Khabar Lahariya News via THE HINDU
Small initiatives by two women’s collectives effect big changes in the lives of marginalised women.
AT the office of “Khabar Lahariya”.
THE National Policy for the Empowerment of Women, 2001, while setting out its agenda for securing equal rights of women, acknowledges the role played by the “women’s movement and a widespread network of non-governmental organisations, which have strong grassroots presence and deep insight into women’s concerns”, in providing “inspiring initiatives for the empowerment of women”.
Although the policy is clear, no positive action has been forthcoming from government agencies. Two well-meaning NGOs, Delhi-based Nirantar, a centre for empowering women through education, set up in 1993, and the Mumbai-based Stree Shakti Kendra, promoters of a taxi service run by women, have shown the way in not only empowering women but making them face the men’s world boldly. They have brought together women belonging to the poorer sections of society and marginalised communities, and helped them make a living. The spirit behind their initiatives is to not only income generation for women but also asset creation.
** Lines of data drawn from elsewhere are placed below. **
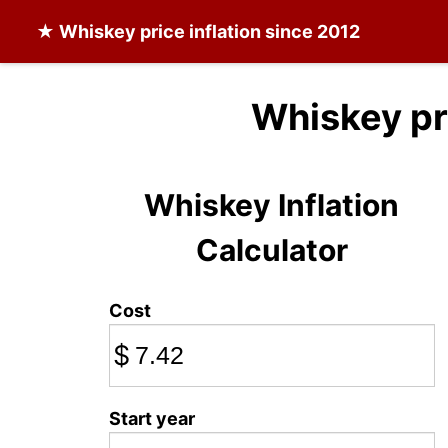
★
Whiskey
price inflation since 2012
Whiskey pr
Whiskey Inflation
Calculator
Cost
$
Start year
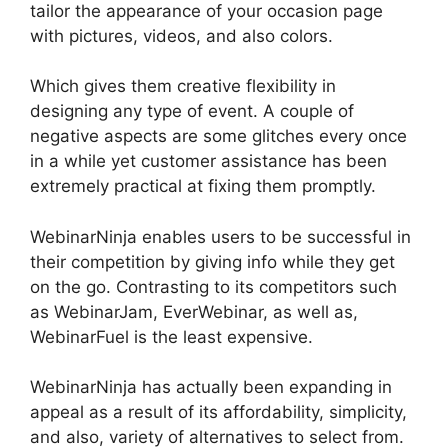
tailor the appearance of your occasion page
with pictures, videos, and also colors.
Which gives them creative flexibility in
designing any type of event. A couple of
negative aspects are some glitches every once
in a while yet customer assistance has been
extremely practical at fixing them promptly.
WebinarNinja enables users to be successful in
their competition by giving info while they get
on the go. Contrasting to its competitors such
as WebinarJam, EverWebinar, as well as,
WebinarFuel is the least expensive.
WebinarNinja has actually been expanding in
appeal as a result of its affordability, simplicity,
and also, variety of alternatives to select from.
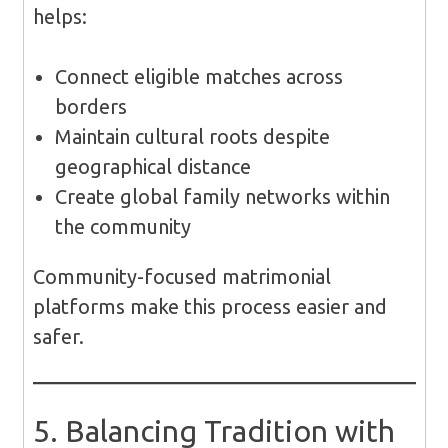
helps:
Connect eligible matches across
borders
Maintain cultural roots despite
geographical distance
Create global family networks within
the community
Community-focused matrimonial
platforms make this process easier and
safer.
5. Balancing Tradition with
In the two backward districts of Chitrakoot and Banda in southern Uttar Pradesh, Nirantar provided education and training to eight unlettered Bundeli-speaking women and assisted them to start a newspaper called Khabar Lahariya. The NGO regularly conducts workshops for them. Inputs on current affairs and issues such as right to food, child abuse and rape are provided by activists and social workers.
In Mumbai, Stree Shakti Kendra has brought women out of the confines of their homes to steer deftly passengers through the city’s chaotic traffic. The women are both chalak (driver) and malak (owner) of the cabs.